After the Season Six finale aired, talk ignited about a possible Peaky Blinders film, with creator Stephen Knight confirming the plans. “If there’s more story there, I’d love to do it,” Murphy says. “But it has to be right. Steve Knight wrote 36 hours of television, and we left on such a high. I’m really proud of that last season. So, it would have to feel legitimate and justified to do more.” 

As the evening winds down, Murphy seems more relaxed. He’s clearly happier talking about Inside Llewyn Davis and Joni Mitchell than himself.
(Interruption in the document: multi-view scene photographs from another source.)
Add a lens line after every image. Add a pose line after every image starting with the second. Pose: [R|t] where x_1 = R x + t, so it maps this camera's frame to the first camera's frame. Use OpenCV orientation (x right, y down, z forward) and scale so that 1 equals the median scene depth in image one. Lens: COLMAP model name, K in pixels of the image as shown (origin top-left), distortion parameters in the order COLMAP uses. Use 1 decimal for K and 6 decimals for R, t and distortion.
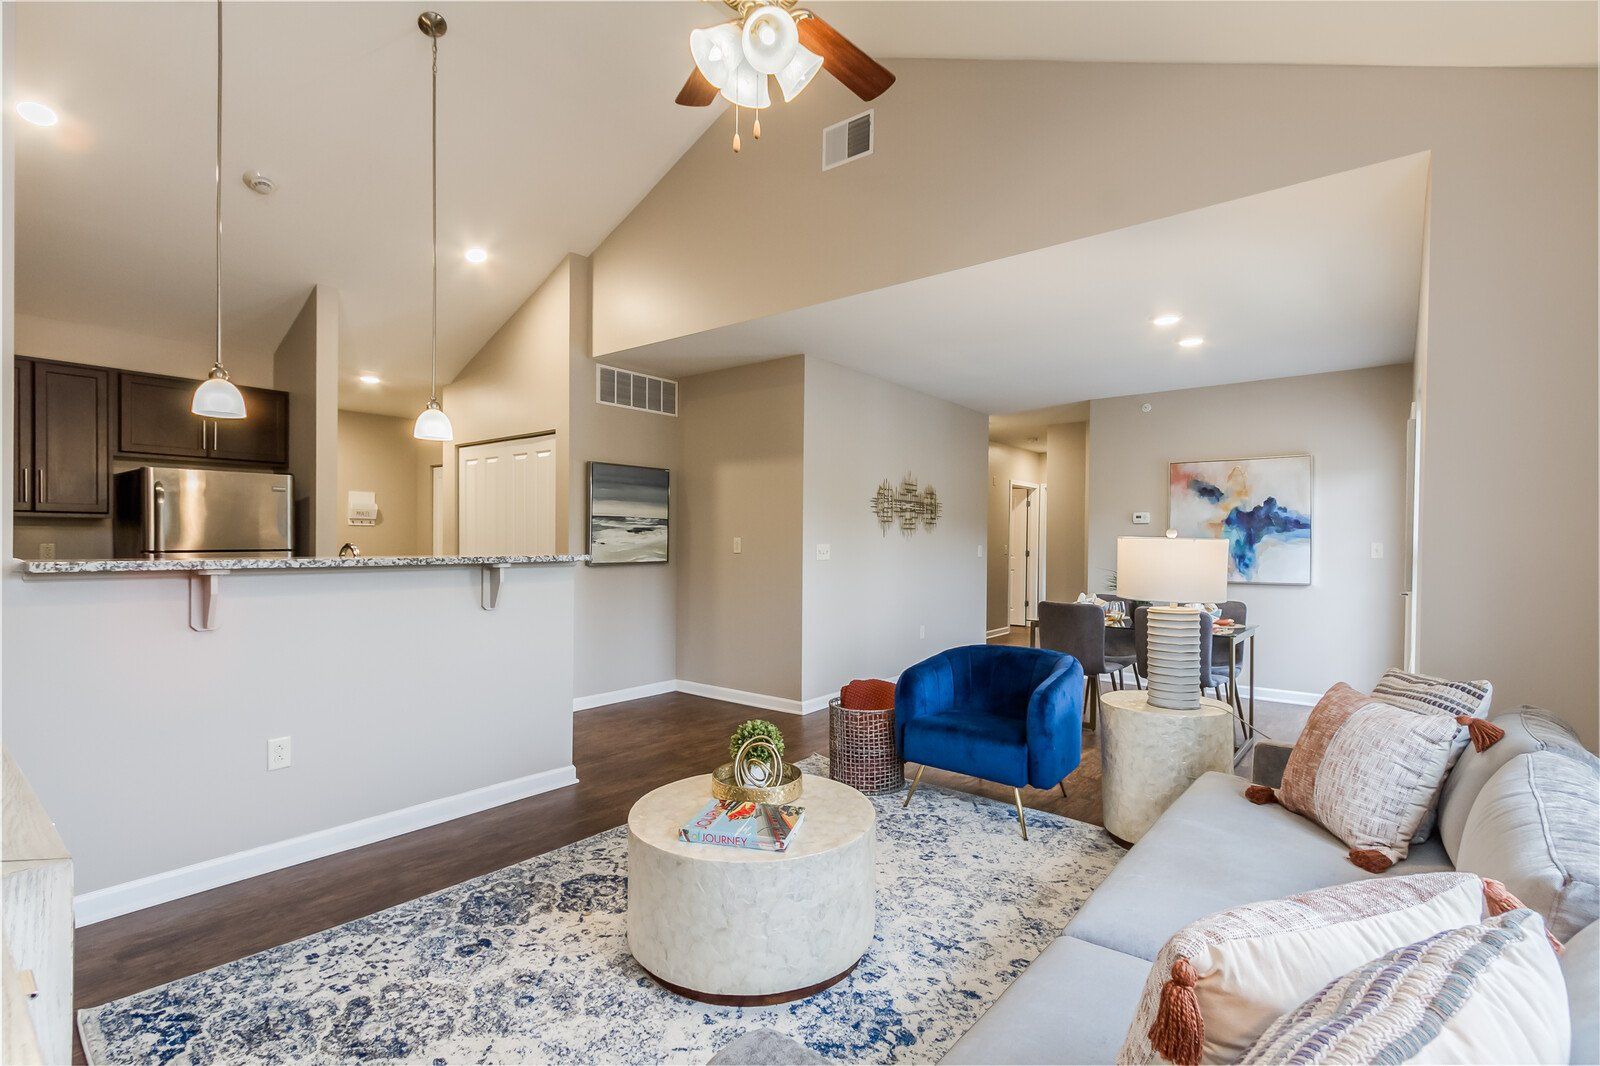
lens RADIAL K [[747.7, 0, 807.1], [0, 747.7, 534.0], [0, 0, 1]] dist [0.000857, 0.000002]
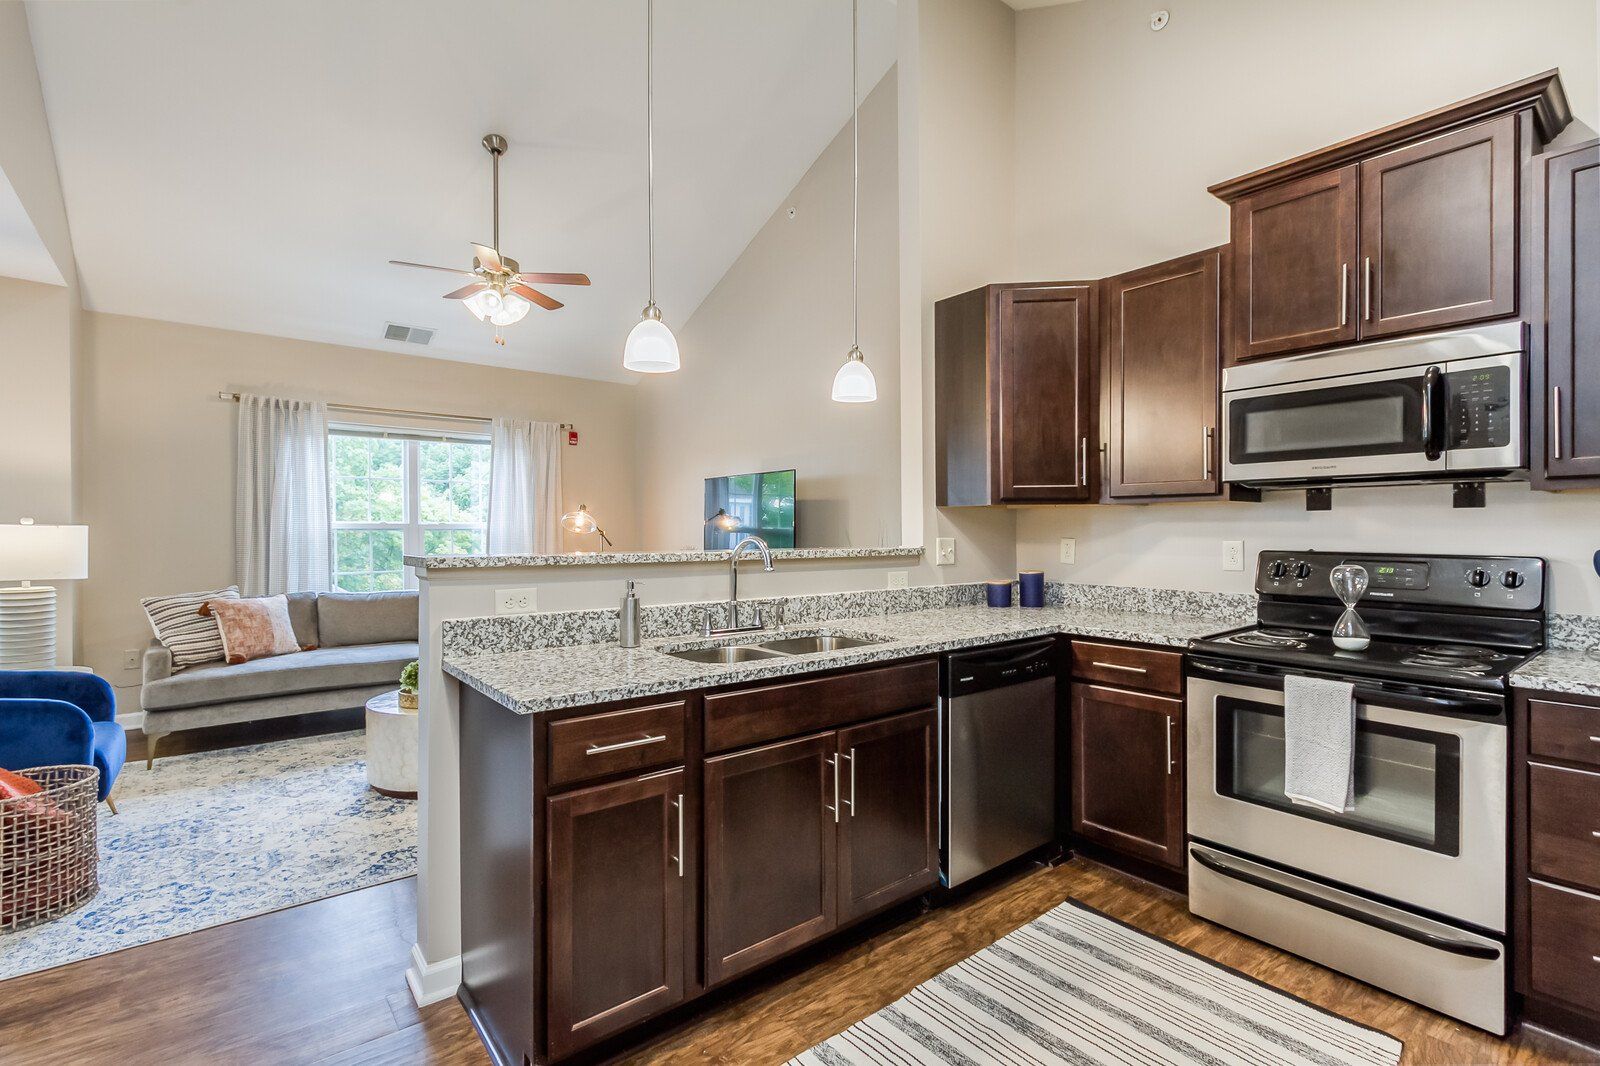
lens RADIAL K [[747.7, 0, 807.1], [0, 747.7, 534.0], [0, 0, 1]] dist [0.000857, 0.000002]
pose [[-0.978696, -0.004594, 0.205264, -1.011579], [-0.005369, 0.999980, -0.003218, 0.022573], [-0.205246, -0.004251, -0.978701, 2.151640]]
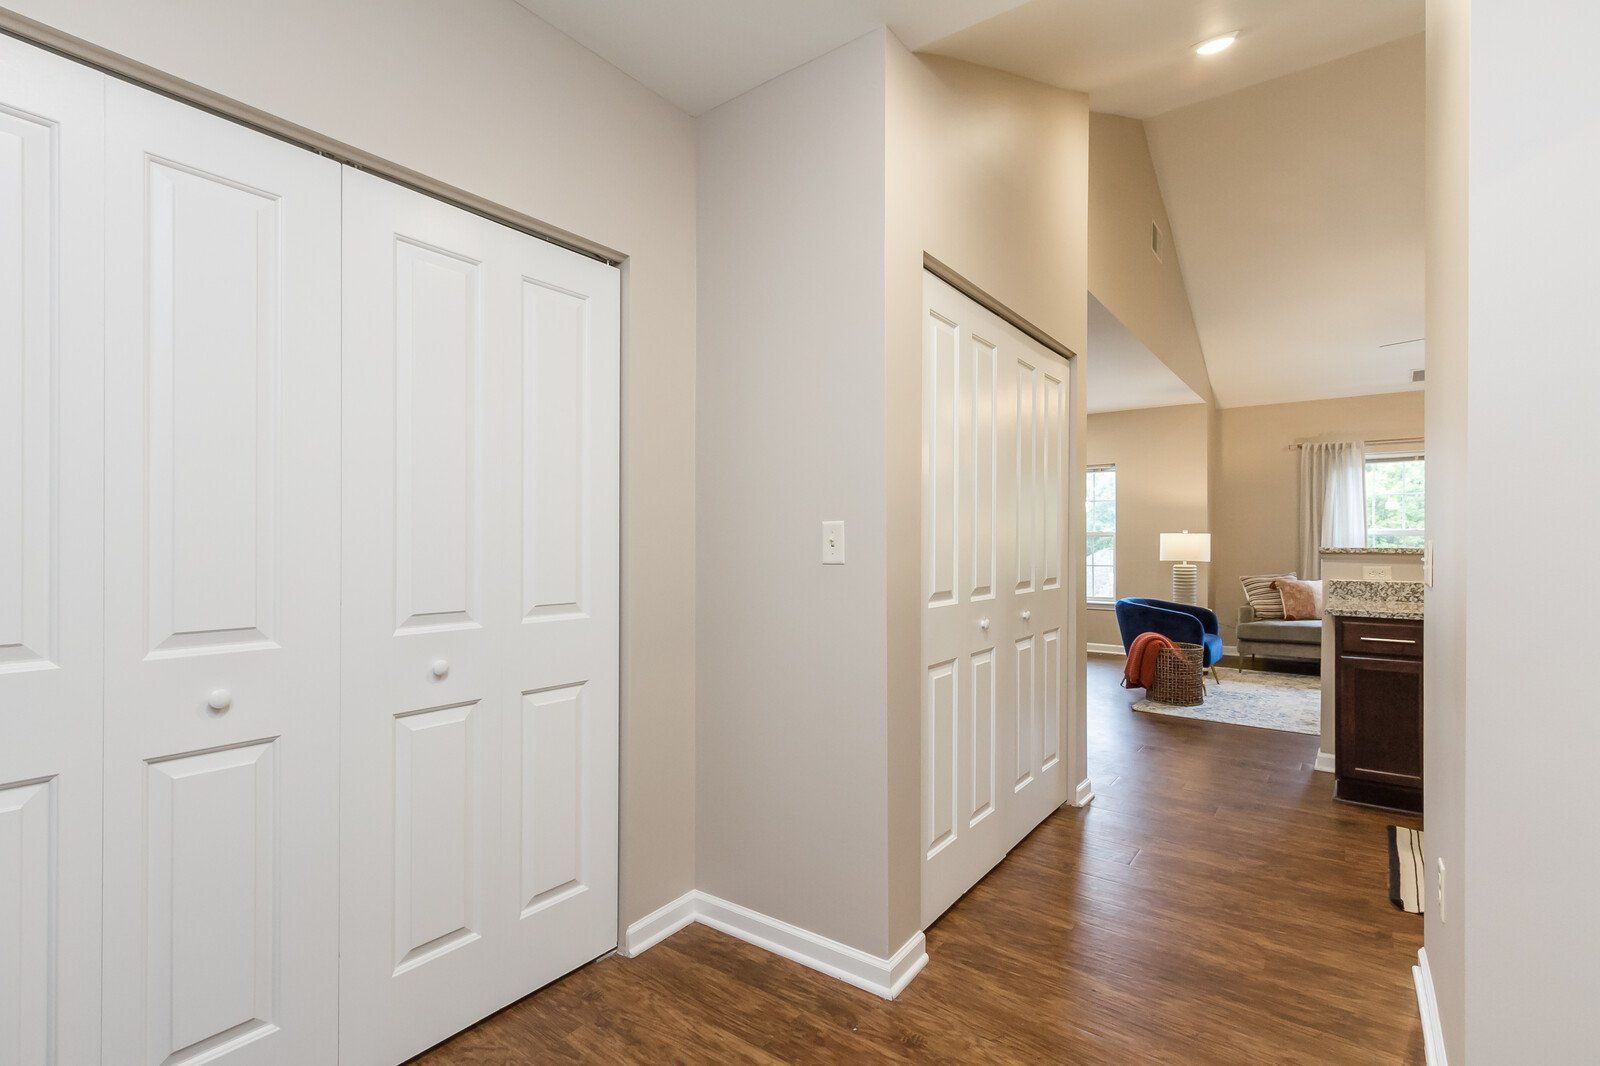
lens RADIAL K [[747.7, 0, 807.1], [0, 747.7, 534.0], [0, 0, 1]] dist [0.000857, 0.000002]
pose [[-0.054325, 0.004181, 0.998515, -1.960343], [-0.008225, 0.999955, -0.004635, 0.035262], [-0.998489, -0.008464, -0.054288, 2.618936]]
Given his interest in music — he tells me how his teenage band was nearly signed to a major label — I wonder if he’d be game to introduce a musical component into his film work.

“I almost want to protect my relationship with it,” he says of his love of music. “It was my first love, and I worked really hard at trying to be a musician and it didn’t work out,” he says. “But I’ve turned down quite a few biopic roles of musicians,” he reveals, although he won’t say which. “I’d prefer to watch a three-hour Scorsese doc about George Harrison than play George Harrison in a bad wig.” He smiles. “It wasn’t George Harrison I was asked to play, by the way.”

Back in New Ross, the sun has set and a few of us have retreated into a tent with a monitor and a headset through which we can see and hear the shooting — and the conversations among Murphy, director Tim Mielants, and co-star Zara Devlin. I listen as Murphy suggests reblocking the scene, chewing ice cubes to make the actors’ wintery breath appear, and changing the way he enters the frame. Producer Alan Moloney murmurs with tacit approval that “Cillian interrogates everything.” But it’s when Murphy and Devlin improvise that an electric energy charges through the set. A simple scene becomes heartbreaking; a gruff, terse man shows a glimpse of soft underbelly, a vulnerability all the more powerful for its restraint.

When filming breaks, Murphy stands with his hands in his pockets; suddenly he looks delicate. He’s back behind the parapet, where it’s safe for a moment. But it’s clear he’s good and ready for the skirmish.